Esquisses, vol. 24, no 1, printemps 2013

Capsule du FondsLe contrat de conception-construction à forfait

S’il est de plus en plus courant, le contrat de conception-construction (design- construction) à forfait n’est pas forcément compris pour autant. Voici ce qu’il faut savoir. 

Marie-Chantale Thouin, directrice générale du Fonds des architectes

Ce contrat est généralement encadré par le document normalisé de construction CCDC-14. Sa structure peut être résumée de la façon suivante :

  1. Dans ce type de convention, l’entrepreneur est responsable de la conception et de la construction.
  1. La conception est établie sur la base de l’énoncé d’exigence du maître de l’ouvrage. 
  1. Cet énoncé est constitué de l’ensemble des renseignements pertinents (par exemple : la nature du sol) et du programme.

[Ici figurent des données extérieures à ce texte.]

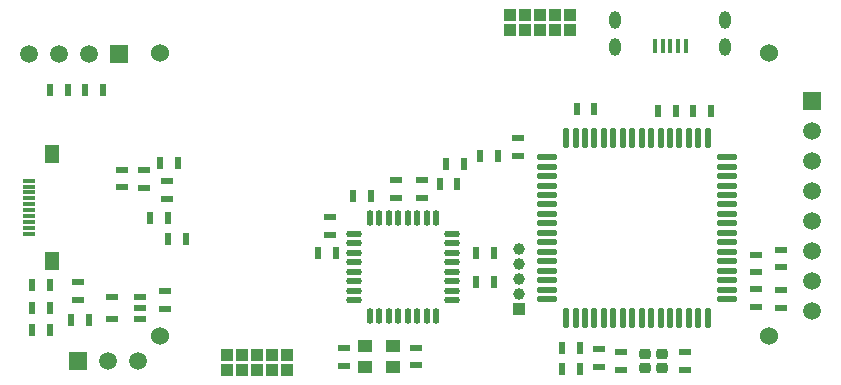
<source format=gts>
G04 Layer_Color=8388736*
%FSAX44Y44*%
%MOMM*%
G71*
G01*
G75*
%ADD10R,0.4000X1.3000*%
%ADD11R,0.6000X1.0000*%
%ADD12R,1.0000X0.6000*%
%ADD13O,0.5500X1.7500*%
%ADD14O,1.7500X0.5500*%
%ADD15R,1.3000X1.6500*%
%ADD16R,1.0000X0.3000*%
%ADD17R,1.1000X0.5500*%
G04:AMPARAMS|DCode=18|XSize=0.95mm|YSize=0.85mm|CornerRadius=0.2125mm|HoleSize=0mm|Usage=FLASHONLY|Rotation=0.000|XOffset=0mm|YOffset=0mm|HoleType=Round|Shape=RoundedRectangle|*
%AMROUNDEDRECTD18*
21,1,0.9500,0.4250,0,0,0.0*
21,1,0.5250,0.8500,0,0,0.0*
1,1,0.4250,0.2625,-0.2125*
1,1,0.4250,-0.2625,-0.2125*
1,1,0.4250,-0.2625,0.2125*
1,1,0.4250,0.2625,0.2125*
%
%ADD18ROUNDEDRECTD18*%
%ADD19R,1.2000X1.1000*%
%ADD20O,0.5500X1.3500*%
%ADD21O,1.3500X0.5500*%
%ADD24O,1.0000X1.5000*%
%ADD25R,1.0000X1.0000*%
%ADD26C,1.0000*%
%ADD27R,1.5000X1.5000*%
%ADD28C,1.5000*%
%ADD29R,1.5000X1.5000*%
%ADD30R,1.0000X1.0000*%
%ADD31C,1.5240*%
D10*
X01055290Y01037779D02*
D03*
X01061790D02*
D03*
X01068290Y01037779D02*
D03*
X01074790Y01037779D02*
D03*
X01081290D02*
D03*
D11*
X00560920Y00805643D02*
D03*
X00575920D02*
D03*
X00542743Y00815940D02*
D03*
Y00835118D02*
D03*
Y00797634D02*
D03*
X00527743Y00815940D02*
D03*
Y00835118D02*
D03*
Y00797634D02*
D03*
X00627967Y00892077D02*
D03*
X00643046Y00874036D02*
D03*
X00658046D02*
D03*
X00642967Y00892077D02*
D03*
X00636314Y00938930D02*
D03*
X00651314D02*
D03*
X00587775Y01000053D02*
D03*
X00572774D02*
D03*
X00557847D02*
D03*
X00542847D02*
D03*
X00769753Y00862253D02*
D03*
X00784753D02*
D03*
X00814799Y00910730D02*
D03*
X00799799D02*
D03*
X00872951Y00920920D02*
D03*
X00887952D02*
D03*
X00878588Y00938155D02*
D03*
X00893588D02*
D03*
X00922382Y00944520D02*
D03*
X00907382D02*
D03*
X00988997Y00984184D02*
D03*
X01003997D02*
D03*
X01058191Y00982441D02*
D03*
X01073191D02*
D03*
X01087394Y00982440D02*
D03*
X01102394D02*
D03*
X00918871Y00862104D02*
D03*
X00918551Y00837920D02*
D03*
X00903871Y00862104D02*
D03*
X00903551Y00837920D02*
D03*
X00976793Y00781888D02*
D03*
Y00764236D02*
D03*
X00991793D02*
D03*
Y00781888D02*
D03*
D12*
X00792332Y00766972D02*
D03*
Y00781973D02*
D03*
X00852647Y00782242D02*
D03*
Y00767242D02*
D03*
X00779847Y00878052D02*
D03*
Y00893052D02*
D03*
X00836371Y00908834D02*
D03*
X00857783Y00909125D02*
D03*
Y00924125D02*
D03*
X00836371Y00923834D02*
D03*
X00939290Y00944430D02*
D03*
Y00959430D02*
D03*
X01007721Y00780725D02*
D03*
Y00765725D02*
D03*
X01026408Y00763546D02*
D03*
Y00778546D02*
D03*
X01080456Y00778382D02*
D03*
Y00763383D02*
D03*
X01140874Y00816880D02*
D03*
Y00831880D02*
D03*
X01162074Y00830913D02*
D03*
Y00815913D02*
D03*
X01162101Y00850310D02*
D03*
Y00865310D02*
D03*
X01141116Y00861047D02*
D03*
Y00846047D02*
D03*
X00641930Y00923003D02*
D03*
Y00908003D02*
D03*
X00622542Y00917658D02*
D03*
Y00932657D02*
D03*
X00604315Y00932867D02*
D03*
Y00917868D02*
D03*
X00566535Y00837646D02*
D03*
Y00822646D02*
D03*
X00639979Y00829980D02*
D03*
Y00814979D02*
D03*
D13*
X00979975Y00806999D02*
D03*
X00987975D02*
D03*
X00995975D02*
D03*
X01003975D02*
D03*
X01011975D02*
D03*
X01019975D02*
D03*
X01027975D02*
D03*
X01035975D02*
D03*
X01043975D02*
D03*
X01051975D02*
D03*
X01059975D02*
D03*
X01067975D02*
D03*
X01075975D02*
D03*
X01083975D02*
D03*
X01091975D02*
D03*
X01099975D02*
D03*
Y00959999D02*
D03*
X01091975D02*
D03*
X01083975D02*
D03*
X01075975D02*
D03*
X01067975D02*
D03*
X01059975D02*
D03*
X01051975D02*
D03*
X01043975D02*
D03*
X01035975D02*
D03*
X01027975D02*
D03*
X01019975D02*
D03*
X01011975D02*
D03*
X01003975D02*
D03*
X00995975D02*
D03*
X00987975D02*
D03*
X00979975D02*
D03*
D14*
X00963475Y00823499D02*
D03*
Y00831499D02*
D03*
Y00839499D02*
D03*
Y00847499D02*
D03*
Y00855499D02*
D03*
Y00863499D02*
D03*
Y00871499D02*
D03*
Y00879499D02*
D03*
Y00887499D02*
D03*
Y00895499D02*
D03*
Y00903499D02*
D03*
Y00911499D02*
D03*
Y00919499D02*
D03*
Y00927499D02*
D03*
Y00935499D02*
D03*
Y00943499D02*
D03*
X01116475Y00831499D02*
D03*
Y00823499D02*
D03*
Y00839499D02*
D03*
Y00847499D02*
D03*
Y00855499D02*
D03*
Y00863499D02*
D03*
Y00871499D02*
D03*
Y00879499D02*
D03*
Y00887499D02*
D03*
Y00895499D02*
D03*
Y00903499D02*
D03*
Y00911499D02*
D03*
Y00919499D02*
D03*
Y00927499D02*
D03*
Y00935499D02*
D03*
Y00943499D02*
D03*
D15*
X00544650Y00855950D02*
D03*
Y00946450D02*
D03*
D16*
X00525650Y00878700D02*
D03*
Y00883700D02*
D03*
Y00888700D02*
D03*
Y00893700D02*
D03*
Y00898700D02*
D03*
Y00903700D02*
D03*
Y00908700D02*
D03*
Y00913700D02*
D03*
Y00918700D02*
D03*
Y00923700D02*
D03*
D17*
X00619499Y00806571D02*
D03*
Y00816071D02*
D03*
Y00825571D02*
D03*
X00595499D02*
D03*
Y00806571D02*
D03*
D18*
X01046454Y00765023D02*
D03*
Y00776523D02*
D03*
X01060954D02*
D03*
Y00765023D02*
D03*
D19*
X00809907Y00765866D02*
D03*
Y00783646D02*
D03*
X00833788D02*
D03*
Y00765836D02*
D03*
D20*
X00813970Y00809063D02*
D03*
X00821970D02*
D03*
X00829970D02*
D03*
X00837970D02*
D03*
X00845970D02*
D03*
X00853970D02*
D03*
X00861970D02*
D03*
X00869970D02*
D03*
Y00892063D02*
D03*
X00861970D02*
D03*
X00853970D02*
D03*
X00845970D02*
D03*
X00837970D02*
D03*
X00829970D02*
D03*
X00821970D02*
D03*
X00813970D02*
D03*
D21*
X00800470Y00822563D02*
D03*
Y00830563D02*
D03*
Y00838563D02*
D03*
Y00846563D02*
D03*
Y00854563D02*
D03*
Y00862563D02*
D03*
Y00870563D02*
D03*
Y00878563D02*
D03*
X00883470Y00830563D02*
D03*
Y00822563D02*
D03*
Y00838563D02*
D03*
Y00846563D02*
D03*
Y00854563D02*
D03*
Y00862563D02*
D03*
Y00870563D02*
D03*
Y00878563D02*
D03*
D24*
X01021790Y01037029D02*
D03*
Y01059279D02*
D03*
X01114790Y01037029D02*
D03*
Y01059279D02*
D03*
D25*
X00939730Y00815406D02*
D03*
D26*
X00939730Y00828107D02*
D03*
Y00840807D02*
D03*
Y00853506D02*
D03*
Y00866207D02*
D03*
D27*
X00566539Y00771357D02*
D03*
X00601351Y01030716D02*
D03*
D28*
X00617339Y00771357D02*
D03*
X00591939D02*
D03*
X00575951Y01030716D02*
D03*
X00550551D02*
D03*
X00525151D02*
D03*
X01188095Y00813380D02*
D03*
Y00838780D02*
D03*
Y00864180D02*
D03*
Y00889580D02*
D03*
Y00914980D02*
D03*
Y00940380D02*
D03*
Y00965780D02*
D03*
D29*
X01188095Y00991180D02*
D03*
D30*
X00743509Y00763412D02*
D03*
Y00776112D02*
D03*
X00730809D02*
D03*
Y00763412D02*
D03*
X00718109D02*
D03*
Y00776112D02*
D03*
X00705409D02*
D03*
Y00763412D02*
D03*
X00692709D02*
D03*
Y00776112D02*
D03*
X00970545Y01051040D02*
D03*
Y01063740D02*
D03*
X00983245D02*
D03*
Y01051040D02*
D03*
X00957845D02*
D03*
X00945145D02*
D03*
Y01063740D02*
D03*
X00957845D02*
D03*
X00932445D02*
D03*
Y01051040D02*
D03*
D31*
X00636364Y00791719D02*
D03*
X00636513Y01031886D02*
D03*
X01151364Y00791719D02*
D03*
Y01031719D02*
D03*
M02*

</source>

Il décrit les objectifs et paramètres conceptuels, le niveau de performance attendu, les contraintes ainsi que d’autres exigences fonctionnelles et opérationnelles.
  1. L’entrepreneur doit retenir les services des professionnels nécessaires à la conception de l’ouvrage. Il n’existe aucun lien de droit entre le propriétaire et les professionnels. Ces derniers demeurent cependant tenus d’exercer leur mandat de façon impartiale, dans l’intérêt conjoint du propriétaire et de l’entrepreneur. Ils doivent interpréter les documents contractuels de façon objective.
  1. Le maître de l’ouvrage doit, quant à lui, désigner un représentant pour agir en son nom. Ce dernier bénéficie de toute l’autorité nécessaire pour communiquer des instructions à l’entrepreneur. Cependant, il ne peut pas traiter directement avec les sous-traitants. De plus, il n’est pas le concepteur de l’ouvrage et n’assume aucune responsabilité à cet égard.
  1. Le propriétaire doit approuver les esquisses préliminaires de même que les plans de construction. Il a le droit d’obtenir une copie de l’ensemble des documents contractuels pour information et consultation. L’approbation vise uniquement la concordance du projet avec l’énoncé d’exigence. L’entrepreneur reste seul responsable de la conception et de l’exécution de l’ouvrage.

En d’autres mots, dans un contrat de conception-construction, l’entrepreneur retient les services des professionnels nécessaires à la conception et à la réalisation de l’ouvrage, dont il assume l’entière responsabilité. De son côté, le propriétaire peut faire appel aux professionnels de son choix, mais leur capacité d’intervention est limitée. Voilà pour l’essentiel des modalités de ce type de contrat. 

Toutefois, on constate qu’il y a parfois confusion entre le mandat confié à un architecte par le maître de l’ouvrage et celui de l’architecte dont les services sont retenus par l’entrepreneur. Si vous agissez pour le compte du maître de l’ouvrage, il est nécessaire que votre mandat soit valablement balisé. Comme l’entrepreneur assume l’entière responsabilité de la conception et de l’exécution, le rôle de l’architecte mandaté par le maître de l’ouvrage vise essentiellement à permettre une analyse critique et à favoriser la qualité des échanges avec l’entrepreneur de même qu’avec les professionnels à son service.

Bien sûr, des désaccords peuvent survenir entre les professionnels mandatés par les parties au contrat de construction. Ces dernières ont avantage à définir à l’avance la façon dont les différends éventuels seront résolus. Par exemple, dans certains dossiers, il peut s’avérer utile de prévoir un protocole formel entourant la communication des informations et la gestion efficace des divergences d’opinions, et ce, dans les limites du cadre imposé par le contrat de construction.

Si des difficultés surviennent à cet égard, le Fonds d’assurance peut vous appuyer pour la négociation et la mise en place d’un tel protocole.